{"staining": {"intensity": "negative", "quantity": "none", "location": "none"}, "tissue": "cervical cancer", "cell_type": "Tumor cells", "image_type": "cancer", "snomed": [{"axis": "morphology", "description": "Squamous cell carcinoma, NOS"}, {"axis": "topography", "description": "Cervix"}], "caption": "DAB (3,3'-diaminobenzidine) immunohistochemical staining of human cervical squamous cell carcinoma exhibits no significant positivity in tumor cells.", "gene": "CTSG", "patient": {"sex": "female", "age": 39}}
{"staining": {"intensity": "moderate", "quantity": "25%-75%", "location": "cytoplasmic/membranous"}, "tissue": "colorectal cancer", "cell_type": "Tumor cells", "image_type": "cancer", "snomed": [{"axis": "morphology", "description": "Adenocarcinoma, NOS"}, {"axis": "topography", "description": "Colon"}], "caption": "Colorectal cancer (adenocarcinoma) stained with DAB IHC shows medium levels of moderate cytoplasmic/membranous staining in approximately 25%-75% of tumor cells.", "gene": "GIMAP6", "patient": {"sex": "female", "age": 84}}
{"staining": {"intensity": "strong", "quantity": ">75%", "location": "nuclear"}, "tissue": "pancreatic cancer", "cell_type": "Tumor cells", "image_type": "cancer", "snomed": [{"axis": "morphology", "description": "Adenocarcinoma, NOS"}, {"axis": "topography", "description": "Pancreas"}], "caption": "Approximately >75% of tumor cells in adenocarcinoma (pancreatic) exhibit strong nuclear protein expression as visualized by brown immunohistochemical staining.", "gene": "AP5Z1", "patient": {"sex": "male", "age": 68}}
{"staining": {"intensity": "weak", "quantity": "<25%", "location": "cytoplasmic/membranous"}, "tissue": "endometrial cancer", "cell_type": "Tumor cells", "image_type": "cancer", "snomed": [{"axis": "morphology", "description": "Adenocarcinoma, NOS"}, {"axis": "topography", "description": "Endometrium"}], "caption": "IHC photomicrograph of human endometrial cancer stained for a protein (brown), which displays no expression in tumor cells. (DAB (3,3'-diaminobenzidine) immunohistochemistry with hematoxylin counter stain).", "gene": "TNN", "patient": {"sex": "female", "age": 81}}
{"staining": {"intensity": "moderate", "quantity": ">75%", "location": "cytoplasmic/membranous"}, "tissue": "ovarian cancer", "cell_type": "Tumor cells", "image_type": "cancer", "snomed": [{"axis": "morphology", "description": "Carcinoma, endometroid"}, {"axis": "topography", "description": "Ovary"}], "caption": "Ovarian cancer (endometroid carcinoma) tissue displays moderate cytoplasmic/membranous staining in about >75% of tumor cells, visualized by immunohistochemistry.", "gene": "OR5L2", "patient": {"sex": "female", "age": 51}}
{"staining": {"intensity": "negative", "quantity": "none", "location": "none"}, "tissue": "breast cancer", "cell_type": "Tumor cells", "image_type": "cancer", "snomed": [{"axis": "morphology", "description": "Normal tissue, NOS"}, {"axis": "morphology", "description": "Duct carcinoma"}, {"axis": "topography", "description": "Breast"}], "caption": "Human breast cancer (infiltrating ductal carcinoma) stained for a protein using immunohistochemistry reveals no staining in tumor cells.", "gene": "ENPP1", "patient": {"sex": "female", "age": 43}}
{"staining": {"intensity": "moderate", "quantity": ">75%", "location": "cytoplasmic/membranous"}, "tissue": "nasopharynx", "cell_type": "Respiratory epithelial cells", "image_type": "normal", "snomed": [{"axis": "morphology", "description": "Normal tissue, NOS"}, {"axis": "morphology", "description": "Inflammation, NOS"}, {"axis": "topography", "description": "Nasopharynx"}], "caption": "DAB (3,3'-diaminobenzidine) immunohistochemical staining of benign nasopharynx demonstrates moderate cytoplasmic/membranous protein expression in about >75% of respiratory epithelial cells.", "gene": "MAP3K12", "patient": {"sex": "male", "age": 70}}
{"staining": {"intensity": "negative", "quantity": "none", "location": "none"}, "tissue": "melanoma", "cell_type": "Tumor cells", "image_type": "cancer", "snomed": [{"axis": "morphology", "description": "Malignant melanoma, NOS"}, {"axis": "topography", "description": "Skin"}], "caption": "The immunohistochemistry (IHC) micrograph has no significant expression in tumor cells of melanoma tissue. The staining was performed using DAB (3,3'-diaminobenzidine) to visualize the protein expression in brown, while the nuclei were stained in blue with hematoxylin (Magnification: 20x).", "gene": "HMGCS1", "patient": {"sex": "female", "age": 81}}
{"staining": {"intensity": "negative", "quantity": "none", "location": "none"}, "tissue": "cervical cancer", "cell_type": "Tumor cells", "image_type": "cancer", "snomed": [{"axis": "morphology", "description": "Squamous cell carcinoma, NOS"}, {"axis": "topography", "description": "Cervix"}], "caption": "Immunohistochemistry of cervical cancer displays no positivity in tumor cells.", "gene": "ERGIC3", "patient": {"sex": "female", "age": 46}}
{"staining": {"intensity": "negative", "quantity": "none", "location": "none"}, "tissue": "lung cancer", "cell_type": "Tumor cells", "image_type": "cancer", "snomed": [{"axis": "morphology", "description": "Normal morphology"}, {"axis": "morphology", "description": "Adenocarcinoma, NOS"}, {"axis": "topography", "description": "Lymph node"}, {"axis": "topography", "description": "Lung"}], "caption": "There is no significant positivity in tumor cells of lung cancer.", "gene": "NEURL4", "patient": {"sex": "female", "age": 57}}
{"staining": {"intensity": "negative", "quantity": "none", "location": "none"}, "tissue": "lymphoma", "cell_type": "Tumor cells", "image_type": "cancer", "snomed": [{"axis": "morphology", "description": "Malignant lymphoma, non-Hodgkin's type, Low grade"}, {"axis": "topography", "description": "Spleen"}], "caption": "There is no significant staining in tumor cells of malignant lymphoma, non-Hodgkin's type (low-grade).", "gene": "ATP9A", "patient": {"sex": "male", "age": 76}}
──────
**Instructions for the task**
Return all of the entries above exactly as they stand.

**Expected output**
{"staining": {"intensity": "negative", "quantity": "none", "location": "none"}, "tissue": "cervical cancer", "cell_type": "Tumor cells", "image_type": "cancer", "snomed": [{"axis": "morphology", "description": "Squamous cell carcinoma, NOS"}, {"axis": "topography", "description": "Cervix"}], "caption": "DAB (3,3'-diaminobenzidine) immunohistochemical staining of human cervical squamous cell carcinoma exhibits no significant positivity in tumor cells.", "gene": "CTSG", "patient": {"sex": "female", "age": 39}}
{"staining": {"intensity": "moderate", "quantity": "25%-75%", "location": "cytoplasmic/membranous"}, "tissue": "colorectal cancer", "cell_type": "Tumor cells", "image_type": "cancer", "snomed": [{"axis": "morphology", "description": "Adenocarcinoma, NOS"}, {"axis": "topography", "description": "Colon"}], "caption": "Colorectal cancer (adenocarcinoma) stained with DAB IHC shows medium levels of moderate cytoplasmic/membranous staining in approximately 25%-75% of tumor cells.", "gene": "GIMAP6", "patient": {"sex": "female", "age": 84}}
{"staining": {"intensity": "strong", "quantity": ">75%", "location": "nuclear"}, "tissue": "pancreatic cancer", "cell_type": "Tumor cells", "image_type": "cancer", "snomed": [{"axis": "morphology", "description": "Adenocarcinoma, NOS"}, {"axis": "topography", "description": "Pancreas"}], "caption": "Approximately >75% of tumor cells in adenocarcinoma (pancreatic) exhibit strong nuclear protein expression as visualized by brown immunohistochemical staining.", "gene": "AP5Z1", "patient": {"sex": "male", "age": 68}}
{"staining": {"intensity": "weak", "quantity": "<25%", "location": "cytoplasmic/membranous"}, "tissue": "endometrial cancer", "cell_type": "Tumor cells", "image_type": "cancer", "snomed": [{"axis": "morphology", "description": "Adenocarcinoma, NOS"}, {"axis": "topography", "description": "Endometrium"}], "caption": "IHC photomicrograph of human endometrial cancer stained for a protein (brown), which displays no expression in tumor cells. (DAB (3,3'-diaminobenzidine) immunohistochemistry with hematoxylin counter stain).", "gene": "TNN", "patient": {"sex": "female", "age": 81}}
{"staining": {"intensity": "moderate", "quantity": ">75%", "location": "cytoplasmic/membranous"}, "tissue": "ovarian cancer", "cell_type": "Tumor cells", "image_type": "cancer", "snomed": [{"axis": "morphology", "description": "Carcinoma, endometroid"}, {"axis": "topography", "description": "Ovary"}], "caption": "Ovarian cancer (endometroid carcinoma) tissue displays moderate cytoplasmic/membranous staining in about >75% of tumor cells, visualized by immunohistochemistry.", "gene": "OR5L2", "patient": {"sex": "female", "age": 51}}
{"staining": {"intensity": "negative", "quantity": "none", "location": "none"}, "tissue": "breast cancer", "cell_type": "Tumor cells", "image_type": "cancer", "snomed": [{"axis": "morphology", "description": "Normal tissue, NOS"}, {"axis": "morphology", "description": "Duct carcinoma"}, {"axis": "topography", "description": "Breast"}], "caption": "Human breast cancer (infiltrating ductal carcinoma) stained for a protein using immunohistochemistry reveals no staining in tumor cells.", "gene": "ENPP1", "patient": {"sex": "female", "age": 43}}
{"staining": {"intensity": "moderate", "quantity": ">75%", "location": "cytoplasmic/membranous"}, "tissue": "nasopharynx", "cell_type": "Respiratory epithelial cells", "image_type": "normal", "snomed": [{"axis": "morphology", "description": "Normal tissue, NOS"}, {"axis": "morphology", "description": "Inflammation, NOS"}, {"axis": "topography", "description": "Nasopharynx"}], "caption": "DAB (3,3'-diaminobenzidine) immunohistochemical staining of benign nasopharynx demonstrates moderate cytoplasmic/membranous protein expression in about >75% of respiratory epithelial cells.", "gene": "MAP3K12", "patient": {"sex": "male", "age": 70}}
{"staining": {"intensity": "negative", "quantity": "none", "location": "none"}, "tissue": "melanoma", "cell_type": "Tumor cells", "image_type": "cancer", "snomed": [{"axis": "morphology", "description": "Malignant melanoma, NOS"}, {"axis": "topography", "description": "Skin"}], "caption": "The immunohistochemistry (IHC) micrograph has no significant expression in tumor cells of melanoma tissue. The staining was performed using DAB (3,3'-diaminobenzidine) to visualize the protein expression in brown, while the nuclei were stained in blue with hematoxylin (Magnification: 20x).", "gene": "HMGCS1", "patient": {"sex": "female", "age": 81}}
{"staining": {"intensity": "negative", "quantity": "none", "location": "none"}, "tissue": "cervical cancer", "cell_type": "Tumor cells", "image_type": "cancer", "snomed": [{"axis": "morphology", "description": "Squamous cell carcinoma, NOS"}, {"axis": "topography", "description": "Cervix"}], "caption": "Immunohistochemistry of cervical cancer displays no positivity in tumor cells.", "gene": "ERGIC3", "patient": {"sex": "female", "age": 46}}
{"staining": {"intensity": "negative", "quantity": "none", "location": "none"}, "tissue": "lung cancer", "cell_type": "Tumor cells", "image_type": "cancer", "snomed": [{"axis": "morphology", "description": "Normal morphology"}, {"axis": "morphology", "description": "Adenocarcinoma, NOS"}, {"axis": "topography", "description": "Lymph node"}, {"axis": "topography", "description": "Lung"}], "caption": "There is no significant positivity in tumor cells of lung cancer.", "gene": "NEURL4", "patient": {"sex": "female", "age": 57}}
{"staining": {"intensity": "negative", "quantity": "none", "location": "none"}, "tissue": "lymphoma", "cell_type": "Tumor cells", "image_type": "cancer", "snomed": [{"axis": "morphology", "description": "Malignant lymphoma, non-Hodgkin's type, Low grade"}, {"axis": "topography", "description": "Spleen"}], "caption": "There is no significant staining in tumor cells of malignant lymphoma, non-Hodgkin's type (low-grade).", "gene": "ATP9A", "patient": {"sex": "male", "age": 76}}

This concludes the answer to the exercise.